Так же чудно и так же странно было несколько лет тому назад впервые услышать чистый и прекрасный голос Александра Блока, поющего свои канцоны ‘Прекрасной Даме’, свои хвалы ‘Невесте Неневестной’, поющего так легко и свободно ото всего, что совершалось тогда вокруг. А вокруг — был пышный праздник поэтического экзотизма, шел роскошный пир мысленного эвдемонизма, справлялась торжественная тризна по политическому и нравственному идеалу. И до того нечаян и необычаен был этот голос молодого трубадура на рубеже двух веков, ультрамеханического XIX и неведомого еще XX, что многие от ‘критики’ смутились, смешались, по-русски сказать, открестились от странного поэта. Отсюда — и доселе распространенное в широких кругах читающей публики определение Блока как поэта крайне субъективного, донельзя интимного, с безжизненно-келейным беспочвенно-мистическим исповеданием, а лучезарной лирики его — как аристократической, враждебной искони-де присутствующим в русской литературе заветам народничества и началам общественности — поэтому и не всем нужной, и мало полезной. Оба эти определения в корне не верны. Мне кажется, что и непонимающее большинство и (якобы) понимающее меньшинство равно не разгадали особого, хотелось бы сказать, исключительного значения этого поэта. Первые — лениво и наивно доверяясь маститым судьям из толстых журналов, вторые — слепо и себялюбиво пленясь внешностью этой удивительной музы, ее безразмерным стихом — этим ожерельем из ямбов и анапестов.

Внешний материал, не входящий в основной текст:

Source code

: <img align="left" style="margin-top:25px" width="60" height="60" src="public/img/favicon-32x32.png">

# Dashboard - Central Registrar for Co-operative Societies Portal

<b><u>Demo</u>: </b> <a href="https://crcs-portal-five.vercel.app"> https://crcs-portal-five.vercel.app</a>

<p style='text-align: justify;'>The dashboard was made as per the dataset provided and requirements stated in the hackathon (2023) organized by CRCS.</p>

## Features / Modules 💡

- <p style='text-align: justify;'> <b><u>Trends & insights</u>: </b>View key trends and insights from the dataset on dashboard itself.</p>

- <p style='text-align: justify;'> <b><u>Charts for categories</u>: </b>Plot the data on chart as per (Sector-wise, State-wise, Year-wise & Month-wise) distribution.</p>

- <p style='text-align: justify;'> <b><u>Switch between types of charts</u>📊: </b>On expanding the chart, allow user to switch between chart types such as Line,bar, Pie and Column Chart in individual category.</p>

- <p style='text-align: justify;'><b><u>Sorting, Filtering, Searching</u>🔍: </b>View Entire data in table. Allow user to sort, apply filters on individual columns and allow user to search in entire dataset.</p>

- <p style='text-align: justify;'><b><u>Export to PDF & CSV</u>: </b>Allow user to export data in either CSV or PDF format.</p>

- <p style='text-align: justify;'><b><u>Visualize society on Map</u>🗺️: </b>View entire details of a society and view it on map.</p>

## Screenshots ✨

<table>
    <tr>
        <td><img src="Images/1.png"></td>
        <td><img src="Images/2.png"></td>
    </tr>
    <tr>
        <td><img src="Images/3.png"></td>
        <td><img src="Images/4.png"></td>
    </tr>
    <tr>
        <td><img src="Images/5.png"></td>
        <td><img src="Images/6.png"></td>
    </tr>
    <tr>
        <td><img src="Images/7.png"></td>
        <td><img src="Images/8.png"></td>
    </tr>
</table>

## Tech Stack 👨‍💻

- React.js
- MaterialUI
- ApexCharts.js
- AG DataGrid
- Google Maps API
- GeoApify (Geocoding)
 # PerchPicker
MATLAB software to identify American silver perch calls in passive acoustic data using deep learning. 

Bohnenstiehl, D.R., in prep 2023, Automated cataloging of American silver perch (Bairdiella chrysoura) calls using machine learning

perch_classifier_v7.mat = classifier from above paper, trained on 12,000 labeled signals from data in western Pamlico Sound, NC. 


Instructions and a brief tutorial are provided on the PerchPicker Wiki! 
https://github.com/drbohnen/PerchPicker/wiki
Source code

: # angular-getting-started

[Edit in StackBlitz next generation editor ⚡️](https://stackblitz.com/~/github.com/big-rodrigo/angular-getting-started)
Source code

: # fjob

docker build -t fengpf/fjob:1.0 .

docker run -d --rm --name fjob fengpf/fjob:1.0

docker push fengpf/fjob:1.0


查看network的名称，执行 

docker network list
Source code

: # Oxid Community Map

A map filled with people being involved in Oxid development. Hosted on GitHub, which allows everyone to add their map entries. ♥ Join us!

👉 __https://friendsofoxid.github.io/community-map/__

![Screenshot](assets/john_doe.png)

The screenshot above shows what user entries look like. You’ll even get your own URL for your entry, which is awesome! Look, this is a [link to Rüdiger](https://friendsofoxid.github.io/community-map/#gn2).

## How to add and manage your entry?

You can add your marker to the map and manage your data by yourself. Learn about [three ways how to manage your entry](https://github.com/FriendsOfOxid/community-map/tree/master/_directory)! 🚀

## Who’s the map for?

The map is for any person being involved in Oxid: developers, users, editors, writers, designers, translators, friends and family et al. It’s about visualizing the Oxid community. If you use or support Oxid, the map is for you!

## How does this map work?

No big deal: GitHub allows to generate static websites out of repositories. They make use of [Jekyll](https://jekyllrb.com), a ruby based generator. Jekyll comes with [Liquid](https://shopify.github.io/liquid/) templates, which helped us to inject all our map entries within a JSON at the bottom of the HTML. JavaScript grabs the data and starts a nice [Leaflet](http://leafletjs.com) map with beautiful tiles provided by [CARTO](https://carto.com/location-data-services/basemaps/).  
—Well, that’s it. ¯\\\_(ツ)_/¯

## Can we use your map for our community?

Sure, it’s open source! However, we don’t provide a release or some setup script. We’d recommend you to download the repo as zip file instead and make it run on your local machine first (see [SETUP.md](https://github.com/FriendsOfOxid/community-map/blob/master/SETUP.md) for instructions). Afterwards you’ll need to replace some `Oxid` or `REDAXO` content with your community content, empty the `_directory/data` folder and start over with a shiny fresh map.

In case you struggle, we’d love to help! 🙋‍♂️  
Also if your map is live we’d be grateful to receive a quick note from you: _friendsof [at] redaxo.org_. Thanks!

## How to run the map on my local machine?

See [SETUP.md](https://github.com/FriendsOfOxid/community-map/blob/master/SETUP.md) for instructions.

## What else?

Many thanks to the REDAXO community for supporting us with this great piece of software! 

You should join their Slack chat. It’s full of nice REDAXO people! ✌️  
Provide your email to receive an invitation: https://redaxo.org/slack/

По-моему, А. Блок глубоко народен, подлинно общественен, а потому особенно у нас, на Руси, и особенно ныне чрезвычайно нужен и полезен. Попытаюсь это доказать.
Во-первых, дух блоковских произведений с самого начала его творчества и до сей поры неизменно, неуклонно, неколебимо христианский. А вспомним, что на нашем языке ‘христианский’ — почти синоним с ‘крестьянский’. Более того, он именно христианский в русском понимании этого слова, т.е. страдальческий и сострадальческий, винящийся, кающийся.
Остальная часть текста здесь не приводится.